金、力、地位、名誉

川崎鷹也の曲に「お金もないし力もないし地位も名誉もないけど、君のこと守りたいんだ〜」みたいな曲があるんだけど、初めて聞いた時は、「は?」と思っていた。金も力も地位も名誉もなくて人を守れるわけがあるか。そう思い続け、スカパーのヒットチャートランキングでどんどん上がって行くのを見て、十数回聞き、それでもまだ、「は?」と思うことが多かった。しかし、声の良さとメロディーラインの良さは無視することができなかった。そのうち川崎鷹也はテレビの歌番組に出るようになり、「ふむ……やはり良い声だな……」などと批評家ぶっているうちに、歌詞の内容はどうでもよくなっていった。そして、テレビの出演回数が増えていくにつれて、驚くべきことに、たまに自分でもメロディーを口ずさむようになった。

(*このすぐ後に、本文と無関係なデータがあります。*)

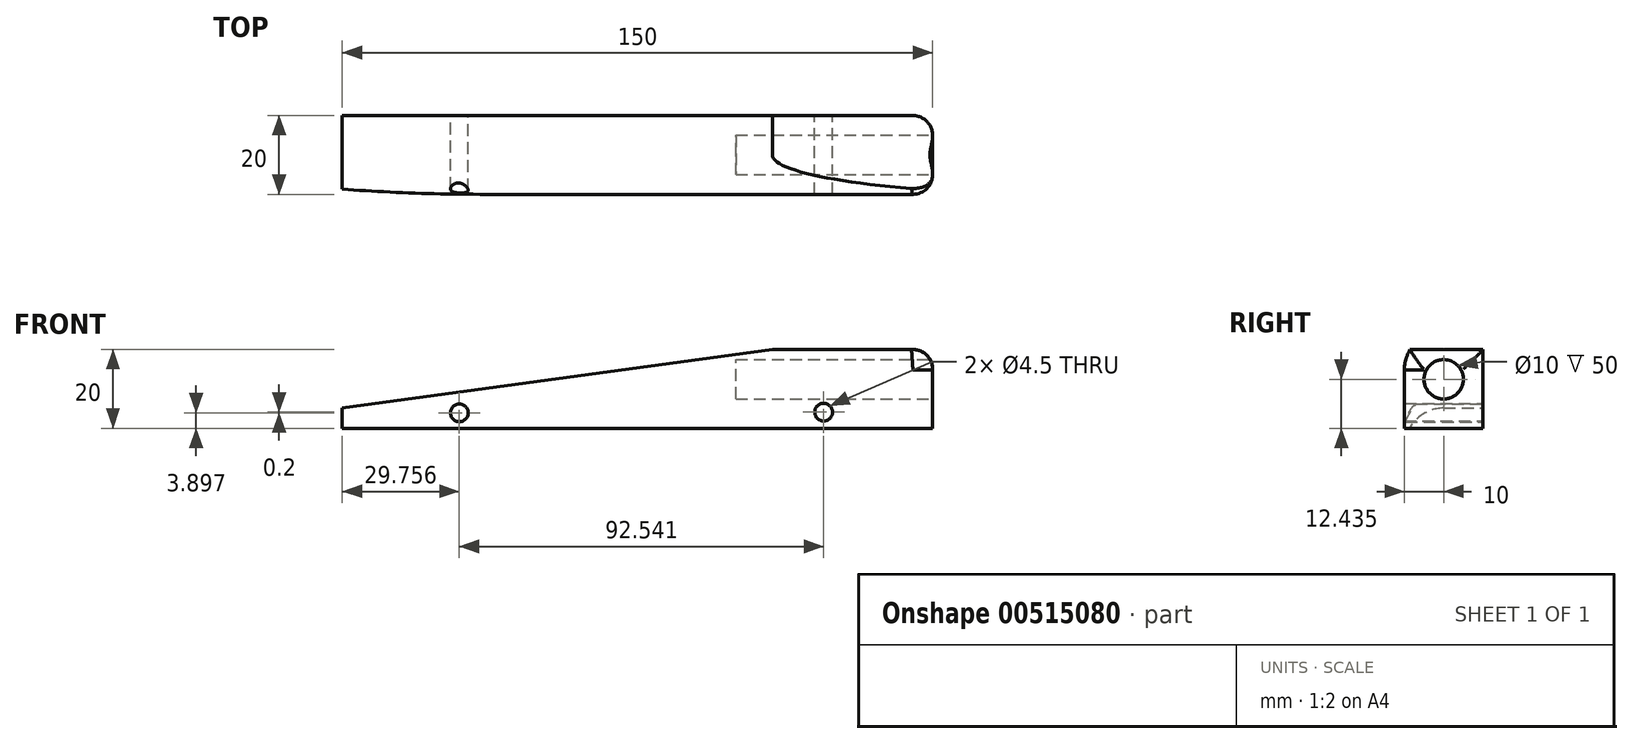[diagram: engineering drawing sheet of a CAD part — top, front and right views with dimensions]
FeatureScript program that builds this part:
annotation { "Feature Type Name" : "Feature", "Feature Type Description" : "" }
export const myFeature = defineFeature(function(context is Context, id is Id, definition is map)
    precondition{}
    {
        {
            var Q0;
            Q0=qCreatedBy(makeId("Top.planeOp"),FACE);
            var sketch = newSketch(context, id + "F0", { "sketchPlane" : qUnion([Q0])});
            skLineSegment(sketch, "E0.bottom", {"start": v(-21.9, 20) * mm, "end": v(128.1, 20) * mm});
            skLineSegment(sketch, "E0.top", {"start": v(-21.9, 0) * mm, "end": v(128.1, 0) * mm});
            skLineSegment(sketch, "E0.left", {"start": v(-21.9, 20) * mm, "end": v(-21.9, 0) * mm});
            skLineSegment(sketch, "E0.right", {"start": v(128.1, 20) * mm, "end": v(128.1, 0) * mm});
            skSolve(sketch);
        }
        {
            var Q0;
            Q0=makeQuery(id+"F0.imprint","IMPRINT",FACE,{"disambiguationData":[TD([[makeQuery(id+"F0.imprint","IMPRINT",EDGE,{"derivedFrom":sQuery(id+"F0.wireOp",EDGE,"E0.bottom")}),-1.0]])]});
            extrude(context, id + "F1", {"entities" : qUnion([Q0]), "depth" : 20 * mm, "offsetDistance" : 25 * mm});
        }
        {
            var Q0;
            Q0=makeQuery(id+"F1.opExtrude","SWEPT_FACE",FACE,{"disambiguationData":[OSD([sQuery(id+"F0.wireOp",EDGE,"E0.right")])]});
            var sketch = newSketch(context, id + "F2", { "sketchPlane" : qUnion([Q0])});
            skCircle(sketch, "E1", {"center": v(10, 12.43) * mm, "radius": 5 * mm});
            skPoint(sketch, "E1.centerSnap0", {"position": v(10, 0) * mm});
            skSolve(sketch);
        }
        {
            var Q0;
            Q0=makeQuery(id+"F2.imprint","IMPRINT",FACE,{"disambiguationData":[TD([[makeQuery(id+"F2.imprint","IMPRINT",EDGE,{"derivedFrom":sQuery(id+"F2.wireOp",EDGE,"E1")}),1.0]])]});
            extrude(context, id + "F3", {"entities" : qUnion([Q0]), "operationType" : NewBodyOperationType.REMOVE, "oppositeDirection" : true, "depth" : 50 * mm, "offsetDistance" : 25 * mm});
        }
        {
            var Q0;
            Q0=makeQuery(id+"F1.opExtrude","SWEPT_FACE",FACE,{"disambiguationData":[OSD([sQuery(id+"F0.wireOp",EDGE,"E0.bottom")])]});
            var sketch = newSketch(context, id + "F4", { "sketchPlane" : qUnion([Q0])});
            skCircle(sketch, "E2", {"center": v(-100.4, 4.1) * mm, "radius": 2.25 * mm});
            skCircle(sketch, "E3", {"center": v(-7.87, 3.9) * mm, "radius": 2.25 * mm});
            skSolve(sketch);
        }
        {
            var Q0;
            Q0=makeQuery(id+"F4.imprint","IMPRINT",FACE,{"disambiguationData":[TD([[makeQuery(id+"F4.imprint","IMPRINT",EDGE,{"derivedFrom":sQuery(id+"F4.wireOp",EDGE,"E2")}),1.0]])]});
            var Q1;
            Q1=makeQuery(id+"F4.imprint","IMPRINT",FACE,{"disambiguationData":[TD([[makeQuery(id+"F4.imprint","IMPRINT",EDGE,{"derivedFrom":sQuery(id+"F4.wireOp",EDGE,"E3")}),1.0]])]});
            extrude(context, id + "F5", {"entities" : qUnion([Q0, Q1]), "operationType" : NewBodyOperationType.REMOVE, "endBound" : BoundingType.THROUGH_ALL, "oppositeDirection" : true, "depth" : 25 * mm, "offsetDistance" : 25 * mm});
        }
        {
            var Q0;
            Q0=makeQuery(id+"F1.opExtrude","SWEPT_FACE",FACE,{"disambiguationData":[OSD([sQuery(id+"F0.wireOp",EDGE,"E0.bottom")])]});
            var sketch = newSketch(context, id + "F6", { "sketchPlane" : qUnion([Q0])});
            skLineSegment(sketch, "E4", {"start": v(21.9, 5.1) * mm, "end": v(-87.42, 20) * mm});
            skSolve(sketch);
        }
        {
            var Q0;
            {var subQ0=sQuery(id+"F6.wireOp",EDGE,"E4");Q0=makeQuery(id+"F6.imprint","IMPRINT",FACE,{"disambiguationData":[TD([[makeQuery(id+"F6.imprint","IMPRINT",EDGE,{"derivedFrom":subQ0}),-1.0]])]});}
            extrude(context, id + "F7", {"entities" : qUnion([Q0]), "operationType" : NewBodyOperationType.REMOVE, "endBound" : BoundingType.THROUGH_ALL, "oppositeDirection" : true, "depth" : 25 * mm, "offsetDistance" : 25 * mm});
        }
        {
            var Q0;
            Q0=makeQuery(id+"F7.boolean.opBoolean","INTERSECT",EDGE,{"derivedFrom":[makeQuery(id+"F1.opExtrude","SWEPT_FACE",FACE,{"disambiguationData":[OSD([sQuery(id+"F0.wireOp",EDGE,"E0.top")])]}),makeQuery(id+"F7.opExtrude","SWEPT_FACE",FACE,{"disambiguationData":[OSD([sQuery(id+"F6.wireOp",EDGE,"E4")])]})]});
            var Q1;
            Q1=makeQuery(id+"F7.boolean.opBoolean","COPY",EDGE,{"derivedFrom":makeQuery(id+"F7.opExtrude","CAP_EDGE",EDGE,{"disambiguationData":[OSD([sQuery(id+"F6.wireOp",EDGE,"E4")])],"isStart":true})});
            fillet(context, id + "F8", {"entities" : qUnion([Q0, Q1]), "radius" : 10 * mm, "tangentPropagation" : true, "allowEdgeOverflow" : false});
        }
        {
            var Q0;
            Q0=makeQuery(id+"F8.opFillet","BLEND_EDGE",EDGE,{"blendedFrom":[makeQuery(id+"F7.boolean.opBoolean","COPY",EDGE,{"derivedFrom":makeQuery(id+"F7.opExtrude","CAP_EDGE",EDGE,{"disambiguationData":[OSD([sQuery(id+"F6.wireOp",EDGE,"E4")])],"isStart":true})}),makeQuery(id+"F1.opExtrude","SWEPT_FACE",FACE,{"disambiguationData":[OSD([sQuery(id+"F0.wireOp",EDGE,"E0.left")])]})],"blendedInto":[makeQuery(id+"F1.opExtrude","SWEPT_FACE",FACE,{"disambiguationData":[OSD([sQuery(id+"F0.wireOp",EDGE,"E0.left")])]})]});
            var Q1;
            Q1=makeQuery(id+"F8.opFillet","BLEND_EDGE",EDGE,{"blendedFrom":[makeQuery(id+"F7.boolean.opBoolean","COPY",EDGE,{"derivedFrom":makeQuery(id+"F7.opExtrude","CAP_EDGE",EDGE,{"disambiguationData":[OSD([sQuery(id+"F6.wireOp",EDGE,"E4")])],"isStart":true})}),makeQuery(id+"F1.opExtrude","CAP_FACE",FACE,{"disambiguationData":[OSD([sQuery(id+"F0.wireOp",EDGE,"E0.bottom"),sQuery(id+"F0.wireOp",EDGE,"E0.top"),sQuery(id+"F0.wireOp",EDGE,"E0.left"),sQuery(id+"F0.wireOp",EDGE,"E0.right")])],"isStart":false})],"blendedInto":[makeQuery(id+"F1.opExtrude","CAP_FACE",FACE,{"disambiguationData":[OSD([sQuery(id+"F0.wireOp",EDGE,"E0.bottom"),sQuery(id+"F0.wireOp",EDGE,"E0.top"),sQuery(id+"F0.wireOp",EDGE,"E0.left"),sQuery(id+"F0.wireOp",EDGE,"E0.right")])],"isStart":false})]});
            var Q2;
            Q2=makeQuery(id+"F1.opExtrude","SWEPT_EDGE",EDGE,{"disambiguationData":[OSD([sQuery(id+"F0.wireOp",EDGE,"E0.bottom"),sQuery(id+"F0.wireOp",EDGE,"E0.right")])]});
            var Q3;
            Q3=makeQuery(id+"F1.opExtrude","SWEPT_EDGE",EDGE,{"disambiguationData":[OSD([sQuery(id+"F0.wireOp",EDGE,"E0.top"),sQuery(id+"F0.wireOp",EDGE,"E0.right")])]});
            var Q4;
            Q4=makeQuery(id+"F1.opExtrude","CAP_EDGE",EDGE,{"disambiguationData":[OSD([sQuery(id+"F0.wireOp",EDGE,"E0.right")])],"isStart":false});
            fillet(context, id + "F9", {"entities" : qUnion([Q0, Q1, Q2, Q3, Q4]), "radius" : 5 * mm, "tangentPropagation" : true, "allowEdgeOverflow" : false});
        }
    });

で、昨日、フジテレビの生放送の歌番組に川崎鷹也が出ていて、例の曲を歌っていたのだが、めちゃくちゃ上手くなっていた。テレビに出始めてから、どんどん腕を上げている……。アコースティックギターを弾きながら、歌い、後ろの演奏はない。それで一曲聴き入らせる、その表現力。私はすっかり鷹也に魅了されていた。なにより、そう何度も「金も力も地位も名誉もないけど君のことを守る」と言われると、この男の気概は本物だ……、と思えてくるのだ。この人の言うことは多分、本当だ。そして、金と力と地位と名誉では補えない何かが、本当に大切な何かが、きっとあるのだと思う。鷹也は私にそれを教えてくれた。とても勉強になる曲だ。資本主義の中でどんなに成功しようとも、私たちは幸せになれない可能性がある。

資本主義といえば、20年前に偶然観た、北京ヴァイオリンという中国映画が凄く良かった。中国の貧しい、血の繋がりのない父子がいて、十歳くらいの息子は類まれなるヴァイオリンの才能があるんだけど、お金がないもんだからとてもレッスンなどに通わせられる状況にない。のだけど、なんやかんやの親子の愛情や、周囲の協力もあり、レッスンに通い、腕を磨き、ライバルなんかもでき、コンクールに出場することになる。が、コンクールの日取りが父の出稼ぎだかなんだかの旅立ちの日と重なってしまい、少年はコンクールに行くことになっていたのだが、彼は自らの意思によって会場から飛び出し、亡き母親の忘れ形見であるヴァイオリン片手に駅舎を必死で駆け抜け、雑踏の中から父の姿を見つける。そして、二人は人混みの中で互いに向き合い、息子はコンクールで弾くはずだったヴァイオリン協奏曲を弾き、映画の効果としてオーケストラの音が鳴り合わさり、ヴァイオリン協奏曲は親子二人の世界の中で鳴り響く。息子が涙を堪えながらに弾くヴァイオリンは絶唱のようで、嗚咽が漏れるほどに美しかった。

こんな美しさが、こういう貧しさがゆえの絆と美しさのようなものが、金と力と地位と名誉をもってして手に入るのだろうか?私にはなにもわからない。貧しい上に絆もなく、不幸な親子もいるだろう。裕福な上に絆も深く、幸福な親子もいるだろう。だけど、お金も力も地位も名誉もなくとも幸せになれる可能性がある。これは紛れもない事実なのだ。こんな古く懐かしい中国の良さ、みたいなものは今の中国にもまだ存在するのだろうか。ファーウェイの携帯片手に。私にはなにもわからない……。